═════ Input records ═════

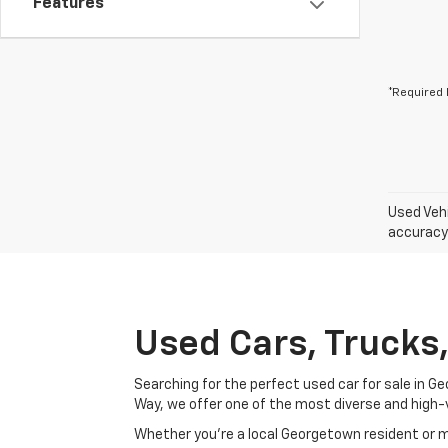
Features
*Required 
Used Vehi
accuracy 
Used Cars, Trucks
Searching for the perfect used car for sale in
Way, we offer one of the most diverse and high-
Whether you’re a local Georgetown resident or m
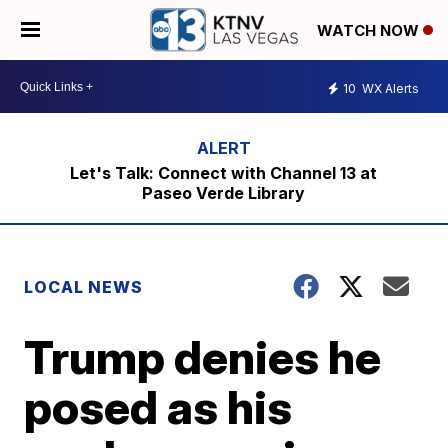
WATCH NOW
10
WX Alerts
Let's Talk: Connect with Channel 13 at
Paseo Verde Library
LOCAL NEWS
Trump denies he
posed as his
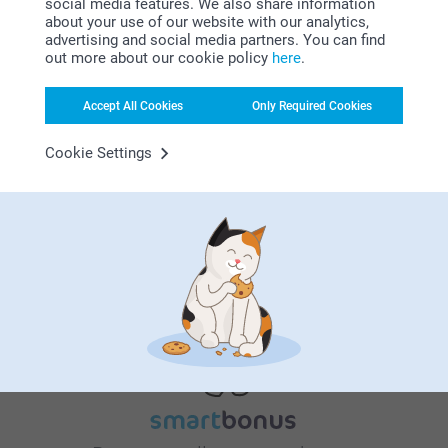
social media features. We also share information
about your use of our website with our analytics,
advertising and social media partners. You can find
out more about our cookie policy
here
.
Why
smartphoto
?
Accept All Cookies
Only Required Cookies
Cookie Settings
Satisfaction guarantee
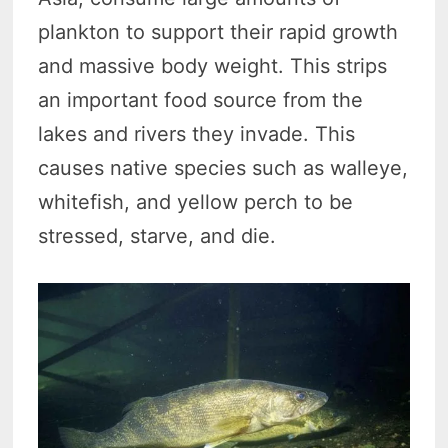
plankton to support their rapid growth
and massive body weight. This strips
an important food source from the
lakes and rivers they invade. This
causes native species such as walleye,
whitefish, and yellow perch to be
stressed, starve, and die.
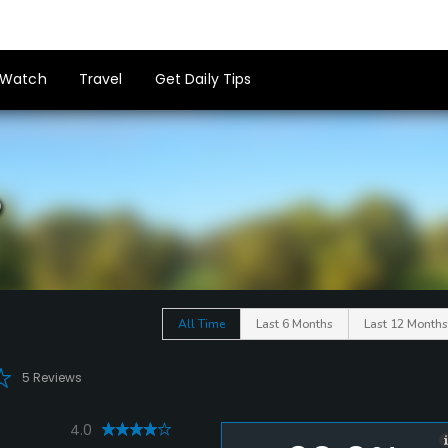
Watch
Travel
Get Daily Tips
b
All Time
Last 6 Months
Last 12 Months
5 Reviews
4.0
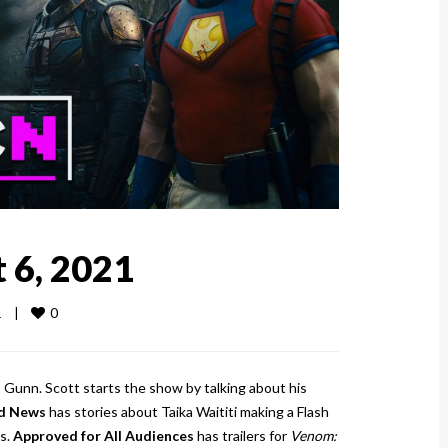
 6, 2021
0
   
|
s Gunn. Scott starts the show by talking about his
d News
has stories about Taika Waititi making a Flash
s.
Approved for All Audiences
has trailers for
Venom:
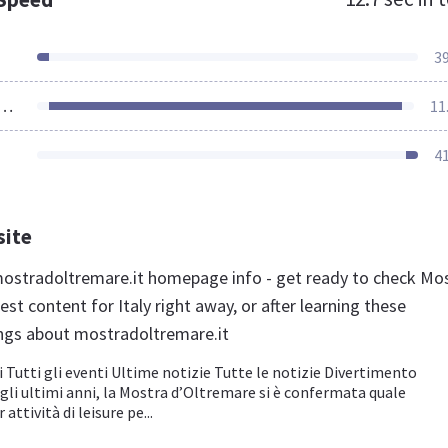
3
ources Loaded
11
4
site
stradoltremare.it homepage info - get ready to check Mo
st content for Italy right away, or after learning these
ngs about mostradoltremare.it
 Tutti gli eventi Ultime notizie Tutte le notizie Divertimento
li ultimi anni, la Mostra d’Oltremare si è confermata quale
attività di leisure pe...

═════

▸ Written task:
Set every record down again verbatim, without pictures.

▸ Written answer:
Features
*Required 
Used Vehi
accuracy 
Used Cars, Trucks
Searching for the perfect used car for sale in
Way, we offer one of the most diverse and high-
Whether you’re a local Georgetown resident or m
WATCH NOW
10
WX Alerts
Let's Talk: Connect with Channel 13 at
Paseo Verde Library
LOCAL NEWS
Trump denies he
posed as his
social media features. We also share information
about your use of our website with our analytics,
advertising and social media partners. You can find
out more about our cookie policy
here
.
Why
smartphoto
?
Accept All Cookies
Only Required Cookies
Cookie Settings
Satisfaction guarantee
plankton to support their rapid growth
and massive body weight. This strips
an important food source from the
lakes and rivers they invade. This
causes native species such as walleye,
whitefish, and yellow perch to be
stressed, starve, and die.
Watch
Travel
Get Daily Tips
b
All Time
Last 6 Months
Last 12 Months
5 Reviews
4.0
 6, 2021
0
   
|
s Gunn. Scott starts the show by talking about his
d News
has stories about Taika Waititi making a Flash
s.
Approved for All Audiences
has trailers for
Venom:
3
ources Loaded
11
4
site
stradoltremare.it homepage info - get ready to check Mo
st content for Italy right away, or after learning these
ngs about mostradoltremare.it
 Tutti gli eventi Ultime notizie Tutte le notizie Divertimento
li ultimi anni, la Mostra d’Oltremare si è confermata quale
attività di leisure pe...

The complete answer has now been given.